La non conformité de l’installation photovoltaïque installée en dépit de l’autorisation de réalisation des travaux matérialise également le préjudice subi par les époux Y à la réalisation duquel a contribué la société Domofinance en ayant procédé au déblocage des fonds sur la foi d’une attestation imprécise et largement contestable, et sans avoir procédé aux vérifications qui s’imposaient pour s’assurer, préalablement au financement de l’opération, de l’exécution de l’intégralité de la prestation par la société venderesse.
La Sa Domofinance ne peut par conséquent prétendre au remboursement du solde du capital prêté et c’est à juste titre que le premier juge n’y a pas fait droit.
Il est cependant reconnu par l’expert amiable que l’installation photovoltaïque est en état de fonctionnement (raccordement à EDF et contrat passé) même si pour obtenir la conformité de la commune il est nécessaire de réalisés les travaux sus visés.
Les époux Y seront donc également déboutés de leur demande de restitution des échéances de prêt déjà réglées qui resteront acquises à la banque.
Enfin, si les époux Y sont bien fondés à soutenir que le liquidateur pourrait reprendre les panneaux photovoltaiques ils reconnaissent que ce dernier ne le souhaitent pas .
La réparation de l’installation constitue donc un préjudice indemnisable et à ce titre la Sa Domofinance sera condamnée à leur payer la somme de 1 792 euros.
De plus, la non conformité des travaux à la déclaration faite à la commune et à l’autorisation par elle délivrée, laisse planer le risque d’une procédure pénale à leur encontre mais surtout ne permettra pas la délivrance d’une conformité ce qui en cas de vente peut représenter une
moins value de leur bien. Ce dernier préjudice peut être évalué à la somme de 6 000 euros.
Le préjudice des époux Y s’élèvent ainsi à la somme de 7 792 euros.
Ils sollicitent en outre la réparation d’un préjudice complémentaire dont il ne rapporte cependant pas la preuve.
Il se déduit de l’ensemble de ces développements que la décision de première instance doit être infirmée en ce qu’elle a condamné la Sa Domofinance à payer la somme de 11 431,22 euros et il convient de condamner l’établissement de crédit à leur payer la somme de 7 792 euros, et de la confirmer sur le reste aux motifs développés ci-dessus.
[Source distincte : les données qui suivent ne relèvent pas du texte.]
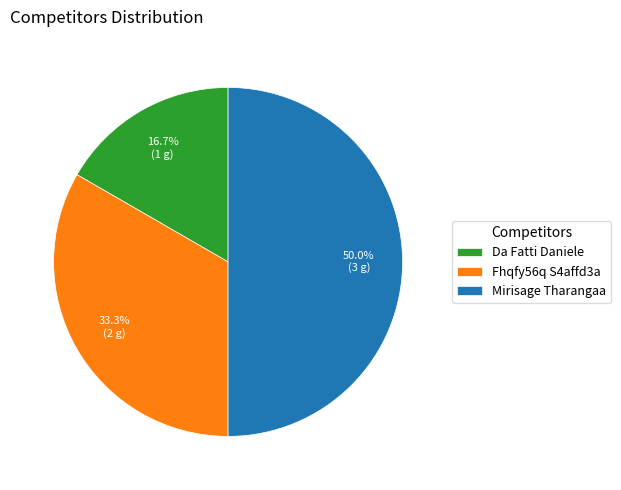

To the nearest percent, what is the difference between the largest and smallest slice percentages?

33%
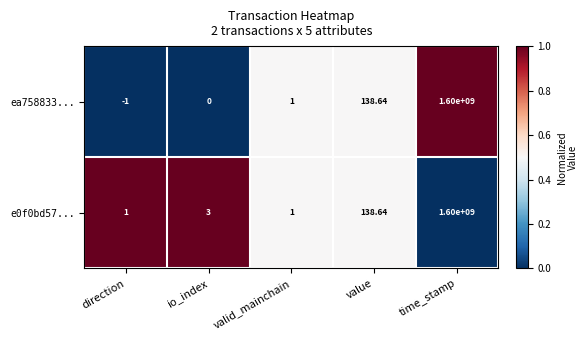

Where is e0f0bd57... nearest to the value 800000000?

value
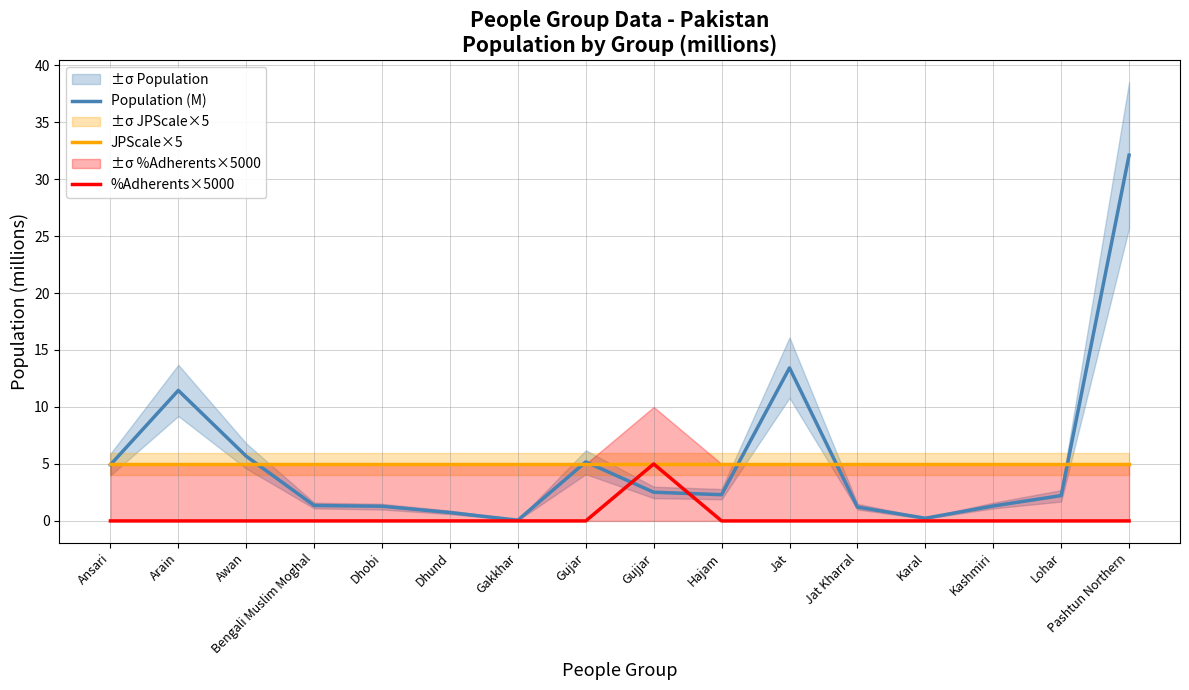

True or false: %Adherents×5000 and Population (M) cross at least once.

True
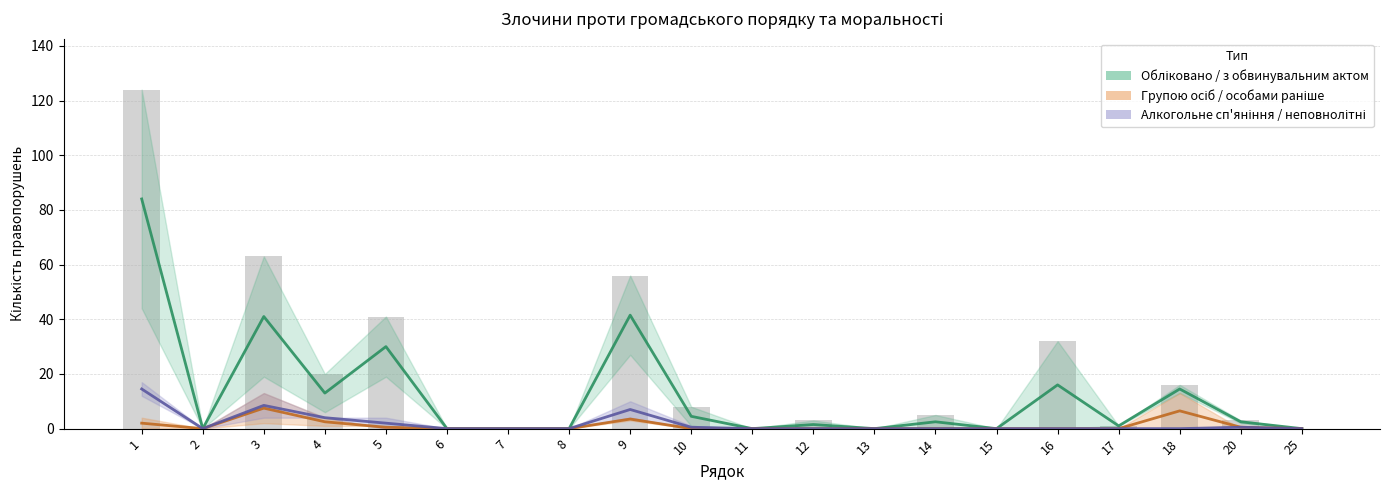

How many values in the Алкогольне сп'яніння / неповнолітні series exceed 0?

7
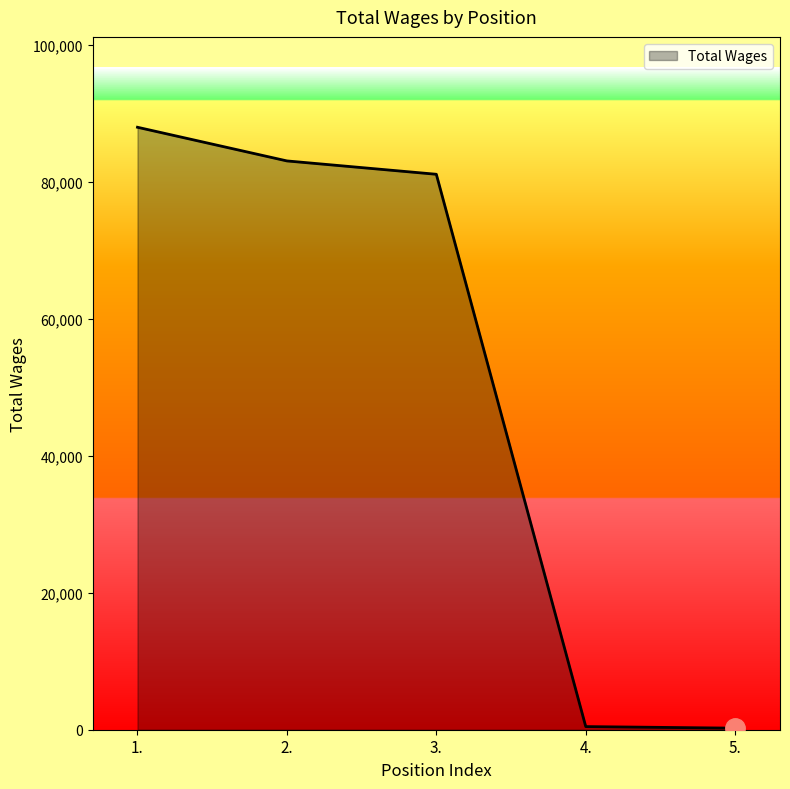

Does the chart have visible grid lines?

No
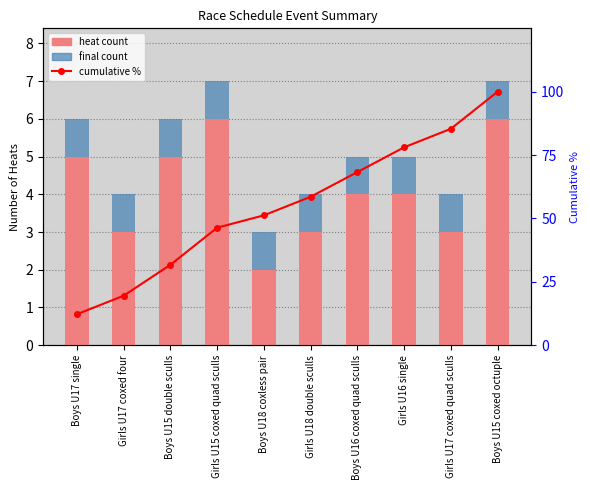

What is the maximum value shown in the chart?

100.0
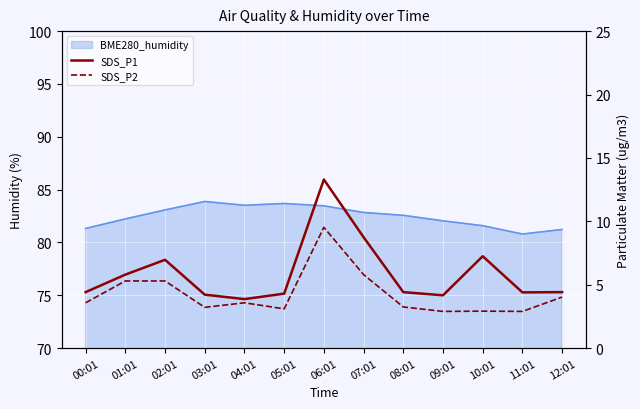

At which category is the sum across all series the highest?

06:01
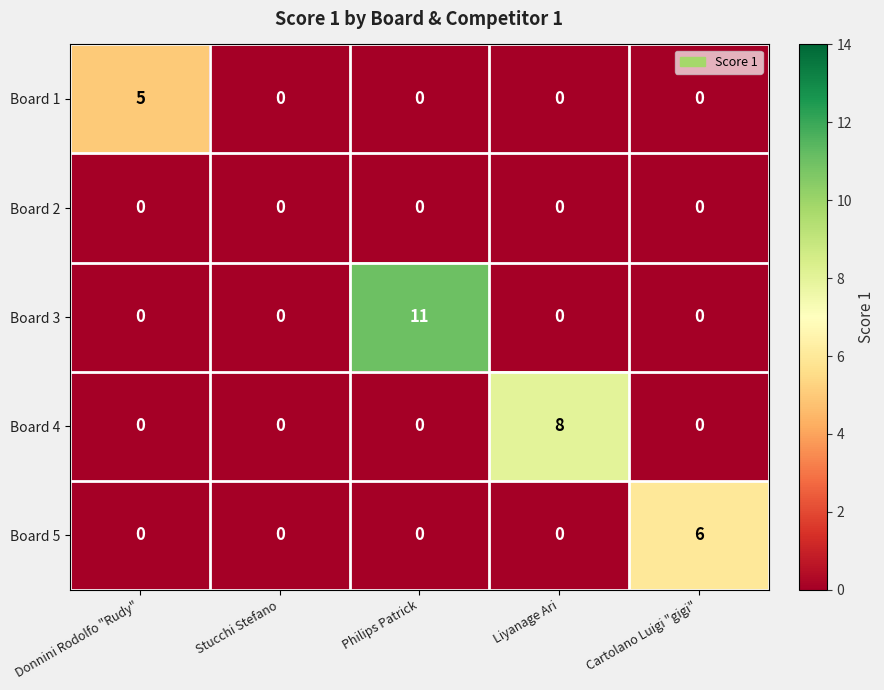

How many Board 1 values are between 0 and 1?

4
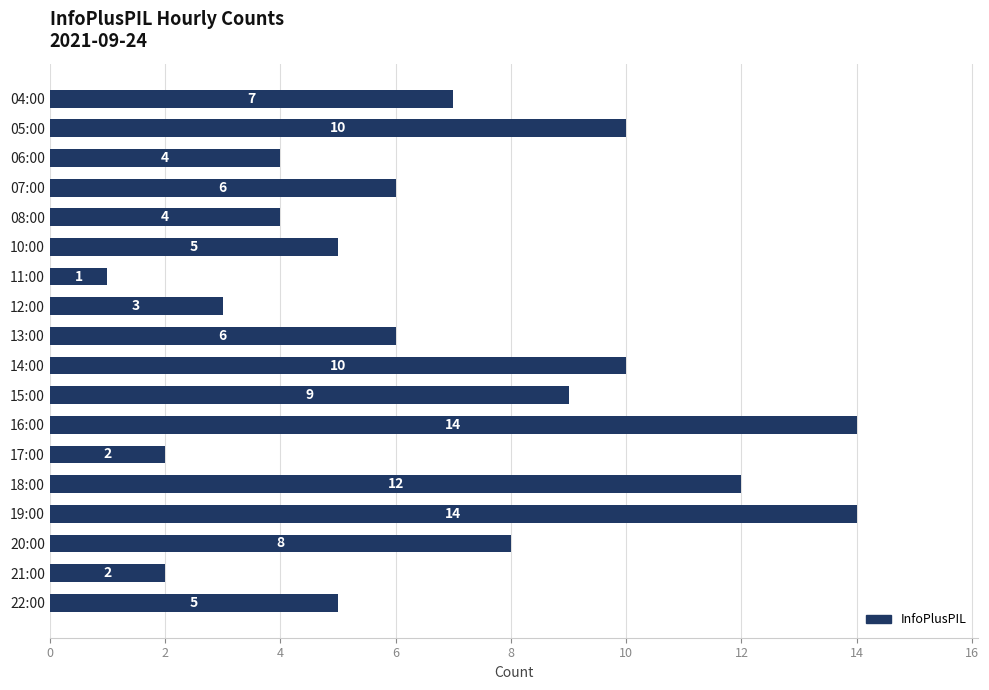

True or false: the data shows 1 at 17:00.

False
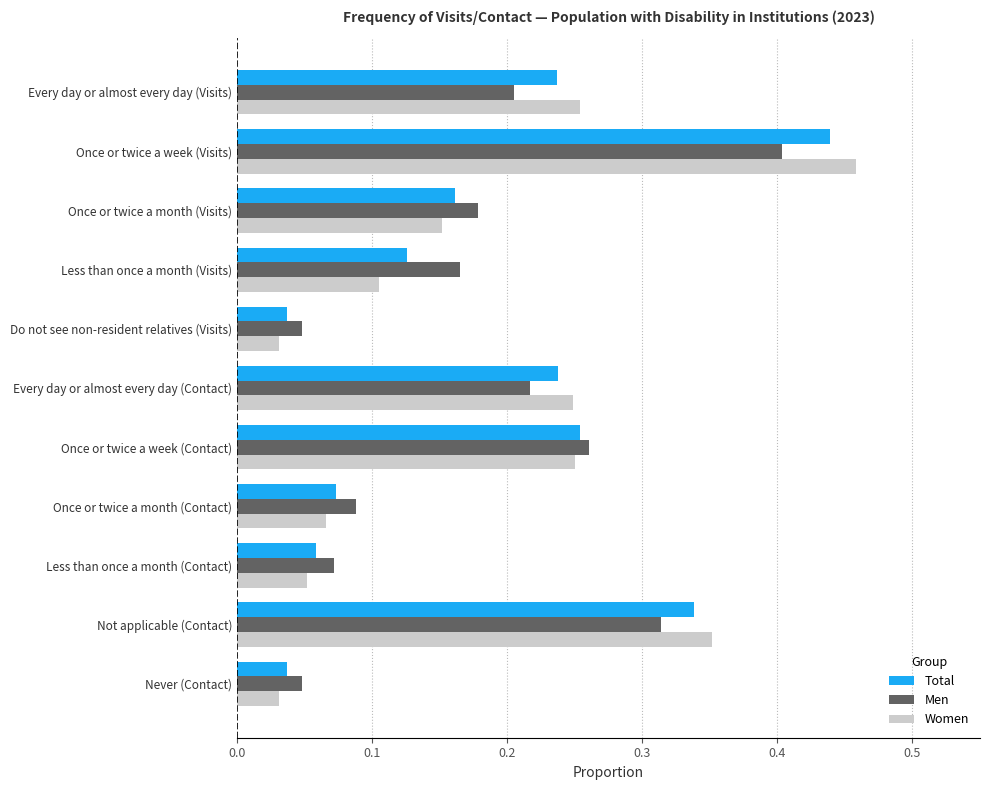

List the series in order of their overall mean, lowest first.

Women, Men, Total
Sur les mesures accessoires
L’appelante et la selarl B C es-qualité de liquidateur de la Société AGL Technic succombant principalement seront condamnées aux dépens d’appel.
L’équité ne commande pas de faire application des dispositions de l’article 700 du code de procédure civile.
PAR CES MOTIFS,
LA COUR, après en avoir délibéré conformément à la loi,
Statuant publiquement par arrêt rendu par mise à disposition au greffe, par défaut et en dernier ressort,
Infirme le jugement déféré mais seulement en ce qu’il a condamné la Sa Domofinance à payer la somme de 11 431,22 euros aux époux Y;
Statuant à nouveau sur les dispositions infirmées et y ajoutant,
Condamne la Sa Domofinance à payer aux époux Y la somme de 7 792 euros en réparation du préjudice subi ;
Condamne la Sa Domofinance et la Selarl B C es-qualité de liquidateur de la société AGL Thecnic à supporter la charge des dépens d’appel ;
Déboute les parties de toutes demandes complémentaires ou contraires.
Arrêt signé par le Président et par la Greffière.